Fora isso, as outras liberdades criativas podem chocar e talvez tenham sido pensadas justamente com este fim.

Esqueça os vestidos de decotes insinuantes. Esta Carmen surge de calça, camisa, cabelo puxado para trás. Um visual que remete a Marlene Dietrich. Mais Dietrich? Numa clara homenagem a Blonde Venus, esta Carmen também aparece vestida de gorila. Sim, você leu certo.

Surpresas, outras propostas que, para aqueles com apetite para mudanças, onde me incluo, torna a performance curiosa, provocativa. Por vezes é debochada e até desconfortável.

Na trama, senti falta da tensão crescente entre os personagens.

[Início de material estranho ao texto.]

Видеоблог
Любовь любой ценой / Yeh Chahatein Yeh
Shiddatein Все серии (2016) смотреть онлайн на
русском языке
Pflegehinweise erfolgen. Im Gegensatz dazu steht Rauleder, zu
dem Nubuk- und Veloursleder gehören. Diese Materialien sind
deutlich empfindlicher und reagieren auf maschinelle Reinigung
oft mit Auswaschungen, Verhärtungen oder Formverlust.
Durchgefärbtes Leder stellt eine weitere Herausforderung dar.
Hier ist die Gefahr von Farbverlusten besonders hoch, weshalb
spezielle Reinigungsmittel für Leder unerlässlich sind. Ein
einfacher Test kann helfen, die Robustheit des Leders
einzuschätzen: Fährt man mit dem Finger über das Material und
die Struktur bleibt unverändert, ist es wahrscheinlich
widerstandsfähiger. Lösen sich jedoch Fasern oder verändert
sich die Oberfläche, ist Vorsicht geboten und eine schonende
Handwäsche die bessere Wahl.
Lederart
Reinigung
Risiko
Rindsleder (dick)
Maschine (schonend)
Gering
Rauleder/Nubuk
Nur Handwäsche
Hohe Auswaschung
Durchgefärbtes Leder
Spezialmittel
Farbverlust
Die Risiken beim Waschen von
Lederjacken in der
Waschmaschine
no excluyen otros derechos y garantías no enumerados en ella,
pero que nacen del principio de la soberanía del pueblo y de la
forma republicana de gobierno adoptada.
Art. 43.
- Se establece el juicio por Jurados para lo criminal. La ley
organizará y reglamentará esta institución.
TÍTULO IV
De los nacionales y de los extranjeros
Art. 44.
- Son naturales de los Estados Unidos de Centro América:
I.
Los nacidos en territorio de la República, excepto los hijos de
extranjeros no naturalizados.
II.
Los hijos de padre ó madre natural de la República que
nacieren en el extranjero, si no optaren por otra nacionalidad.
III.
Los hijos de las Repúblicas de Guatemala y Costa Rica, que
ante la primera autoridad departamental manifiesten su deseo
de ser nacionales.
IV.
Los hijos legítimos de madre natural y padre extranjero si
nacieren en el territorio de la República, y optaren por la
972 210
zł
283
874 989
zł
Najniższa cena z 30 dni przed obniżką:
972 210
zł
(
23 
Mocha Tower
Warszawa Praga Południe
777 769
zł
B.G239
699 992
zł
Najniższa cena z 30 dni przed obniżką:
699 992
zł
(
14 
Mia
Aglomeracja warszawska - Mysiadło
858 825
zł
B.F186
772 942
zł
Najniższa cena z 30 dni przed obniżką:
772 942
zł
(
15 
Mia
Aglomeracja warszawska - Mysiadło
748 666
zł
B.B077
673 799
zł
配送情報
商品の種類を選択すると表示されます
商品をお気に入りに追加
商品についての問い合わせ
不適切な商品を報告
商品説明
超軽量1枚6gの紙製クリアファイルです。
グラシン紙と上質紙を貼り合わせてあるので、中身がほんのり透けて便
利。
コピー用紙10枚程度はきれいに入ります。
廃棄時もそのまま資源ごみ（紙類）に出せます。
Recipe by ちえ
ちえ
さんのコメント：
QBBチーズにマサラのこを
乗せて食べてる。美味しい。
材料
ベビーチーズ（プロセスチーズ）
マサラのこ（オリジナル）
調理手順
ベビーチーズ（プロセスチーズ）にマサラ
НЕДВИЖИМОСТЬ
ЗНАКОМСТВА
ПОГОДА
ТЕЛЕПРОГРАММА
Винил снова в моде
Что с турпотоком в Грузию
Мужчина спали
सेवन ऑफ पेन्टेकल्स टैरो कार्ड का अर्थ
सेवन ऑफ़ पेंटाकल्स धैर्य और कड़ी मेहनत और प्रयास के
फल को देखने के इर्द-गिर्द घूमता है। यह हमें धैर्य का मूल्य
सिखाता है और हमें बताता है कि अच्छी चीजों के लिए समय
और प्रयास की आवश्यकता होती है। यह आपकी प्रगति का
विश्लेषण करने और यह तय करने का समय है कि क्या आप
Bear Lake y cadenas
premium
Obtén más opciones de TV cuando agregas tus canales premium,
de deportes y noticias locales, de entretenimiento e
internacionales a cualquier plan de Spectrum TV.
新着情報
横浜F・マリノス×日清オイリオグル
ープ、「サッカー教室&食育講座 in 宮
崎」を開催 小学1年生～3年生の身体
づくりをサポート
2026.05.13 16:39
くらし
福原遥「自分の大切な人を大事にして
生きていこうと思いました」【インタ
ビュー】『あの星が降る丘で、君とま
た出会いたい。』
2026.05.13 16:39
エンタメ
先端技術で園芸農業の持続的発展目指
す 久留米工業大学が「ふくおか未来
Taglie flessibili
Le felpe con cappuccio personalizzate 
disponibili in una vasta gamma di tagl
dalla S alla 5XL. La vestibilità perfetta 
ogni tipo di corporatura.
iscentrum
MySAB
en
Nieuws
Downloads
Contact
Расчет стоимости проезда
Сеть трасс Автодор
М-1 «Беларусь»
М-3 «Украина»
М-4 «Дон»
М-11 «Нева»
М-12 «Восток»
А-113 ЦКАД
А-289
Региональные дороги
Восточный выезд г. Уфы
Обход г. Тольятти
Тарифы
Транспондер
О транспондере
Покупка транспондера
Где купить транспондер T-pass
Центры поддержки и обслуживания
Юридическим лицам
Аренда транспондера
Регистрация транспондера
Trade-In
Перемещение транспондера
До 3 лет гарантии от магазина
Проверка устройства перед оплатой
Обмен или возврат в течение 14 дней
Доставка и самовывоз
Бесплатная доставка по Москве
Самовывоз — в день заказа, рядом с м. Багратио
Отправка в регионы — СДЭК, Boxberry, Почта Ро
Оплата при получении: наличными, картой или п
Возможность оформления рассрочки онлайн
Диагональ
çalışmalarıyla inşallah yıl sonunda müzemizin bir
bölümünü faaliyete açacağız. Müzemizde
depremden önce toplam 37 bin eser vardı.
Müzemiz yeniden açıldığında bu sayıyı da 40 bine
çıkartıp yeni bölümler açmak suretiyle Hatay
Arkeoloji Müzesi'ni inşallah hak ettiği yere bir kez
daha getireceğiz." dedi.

Demora um pouco a percepção do jogo de sedução entre Carmen e Don José, que por vezes não parecem tão conectados.

Parte do enredo central da trama, a tensão entre controlar e ser controlado, se materializa, curiosamente, no cenário minimalista desta montagem.

No palco, nos três atos, uma  escadaria de 16 degraus ocupa boa parte do espaço. É nela que o coro canta, desenvolve as coreografias e desce e sobe numa movimentação dinâmica. Tão dinâmica que pode lembrar os musicais e não uma opera. E é nesta escadaria também que o casal protagoniza o momento mais cênico do espetáculo, nas extremidades, amarrados por uma corda.

Como eu disse no início deste texto, é uma Carmen que, com certeza, você nunca havia assistido. Talvez seja para iniciados, mas somente para aqueles que se deixam surpreender por outras leituras de uma obra tradicional. Que veem beleza na ousadia e na criação de uma leitura autoral de algo tão clássico. Se não for com este espírito ao teatro, então, esta, não é uma montagem para você.

Afinal, esqueci de dizer, esta Carmen é também afinada aos dias de hoje. É empoderada, militante do  #MeToo movement. Mas isto terá graça se você for e conferir ao vivo.